Thursday, November 03, 2005

Paint it black

Earning a few more chutzpah points (after extending a giant middle finger to Fitzgerald, not to mention the civilized portion of the planet's population, with the promotion of David "Torture Memo" Addington and John "Yeah Let's Get Wislon" Hannah to replace the two positions formerly filled by mini-me Libby) the Cheney administration decided it was time to wheel Stephen Hadley out of the wings to talk some fer'n policy. And, fortuitously, it did so just as two stories began to peek out of the water: (1) the Niger-forgeries caper and Mr. Hadley's eyeball-deep involvement therein; and (2) the Cheney Administration's Own Private Gulag Archipelago.
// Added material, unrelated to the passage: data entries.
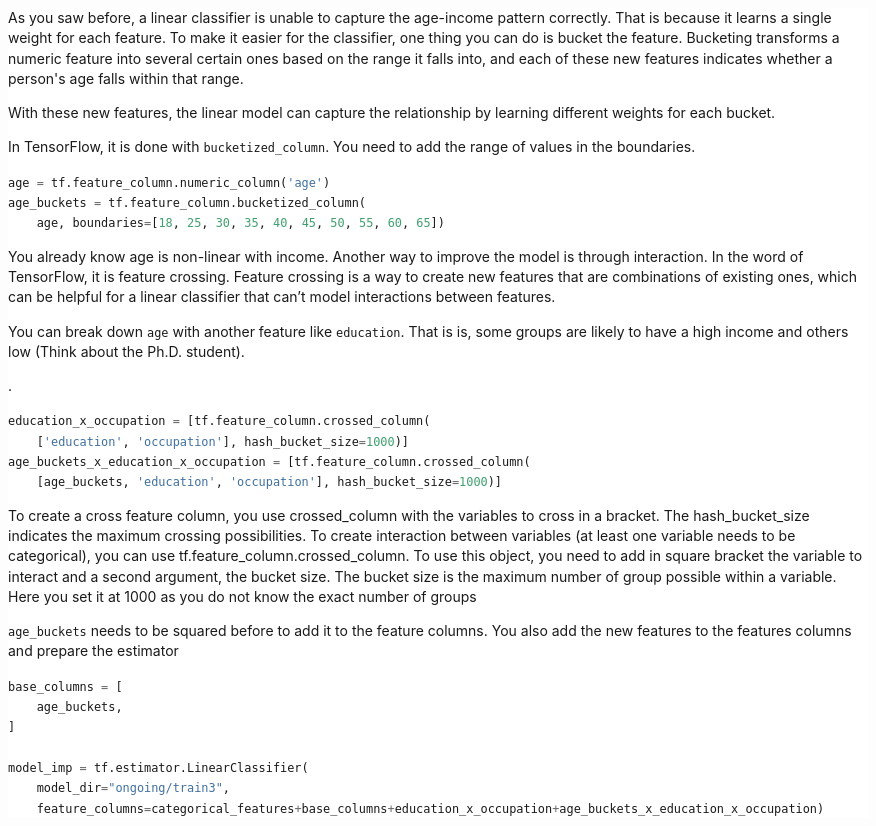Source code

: As you saw before, a linear classifier is unable to capture the
age-income pattern correctly. That is because it learns a single weight
for each feature. To make it easier for the classifier, one thing you
can do is bucket the feature. Bucketing transforms a numeric feature
into several certain ones based on the range it falls into, and each of
these new features indicates whether a person's age falls within that
range.

With these new features, the linear model can capture the relationship
by learning different weights for each bucket.

In TensorFlow, it is done with `bucketized_column`. You need to add the
range of values in the boundaries.


```python
age = tf.feature_column.numeric_column('age')
age_buckets = tf.feature_column.bucketized_column(
    age, boundaries=[18, 25, 30, 35, 40, 45, 50, 55, 60, 65])
```

You already know age is non-linear with income. Another way to improve
the model is through interaction. In the word of TensorFlow, it is
feature crossing. Feature crossing is a way to create new features that
are combinations of existing ones, which can be helpful for a linear
classifier that can’t model interactions between features.

You can break down `age` with another feature like `education`. That is
is, some groups are likely to have a high income and others low (Think
about the Ph.D. student).

.


```python
education_x_occupation = [tf.feature_column.crossed_column(
    ['education', 'occupation'], hash_bucket_size=1000)]
age_buckets_x_education_x_occupation = [tf.feature_column.crossed_column(
    [age_buckets, 'education', 'occupation'], hash_bucket_size=1000)]

```

To create a cross feature column, you use crossed_column with the variables to cross in a bracket. The hash_bucket_size indicates the maximum crossing possibilities. To create interaction between variables (at least one variable needs to be categorical), you can use tf.feature_column.crossed_column. To use this object, you need to add in square bracket the variable to interact and a second argument, the bucket size. The bucket size is the maximum number of group possible within a variable. Here you set it at 1000 as you do not know the exact number of groups

`age_buckets` needs to be squared before to add it to the feature
columns. You also add the new features to the features columns and
prepare the estimator


```python
base_columns = [
    age_buckets,
]

model_imp = tf.estimator.LinearClassifier(
    model_dir="ongoing/train3", 
    feature_columns=categorical_features+base_columns+education_x_occupation+age_buckets_x_education_x_occupation)
```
Without plumbing what Jack Shaefer aptly calls the "deep weeds" of the Niger forgery story (aka "The Italian Job"), suffice to say that Hadley's Sept. 9, 2002 meeting with Italian intelligence chief Nicolo Pollari is an awfully big co-ink-ee-dink, given (a) the Sept. 8, 2002 launch of the White House Iraq Group's grand bamboozlement campaign (aka Project Silver-Bullet-Smoking-Gun-Mushroom-Cloud), a major feature of which was the notion that Iraq was on the brink of fetching tons of yellowcake uranium, (b) the U.S.'s prior receipt, confirmed by even the Silberman whitewash report, of verbatim transcriptions of the Niger forgeries from Itallian intelligence sources, and (c) the subsequent transmission of the forgeries themselves from the U.S. Embassy in Rome to Washington (perhaps directly to the White House), by way of an Italian journalist working for Berlusconi's paper Panorama. (Confused yet? That's just the very tips of the weeds peeking out amid the pond scum.)

It looks as though there's just too much confirmation out there that Hadley had the meeting for there to be a denial. That's OK, Hadley was prepared with the greatest of talking points: I don't really remember much of anything that did occur at that meeting, but I do recall very clearly what didn't happen at that meeting--viz., that I didn't get no dodgy documents handed to me. (As Josh Marshall astutely points out, no-one was actually making the allegation that Pollari passed Hadley the docs at that point; we all know the documents came over later. There's a a way to describe a person who gives an impromptu denial of a damning allegation that hasn't been made. What is it? Oh, yeah: GUILTY.)

Continuing this theme, Hadley then goes on to field a question about the CIA "black sites" in which he says, basically, 'We're not saying those facilities exist, but we don't mistreat anyone in those facilities if they did exist, which we're not confirming, ok?"

This would be hilarious, except for the fact that our country has set up secret prisons around the globe and is doing unspeakable things to people in them.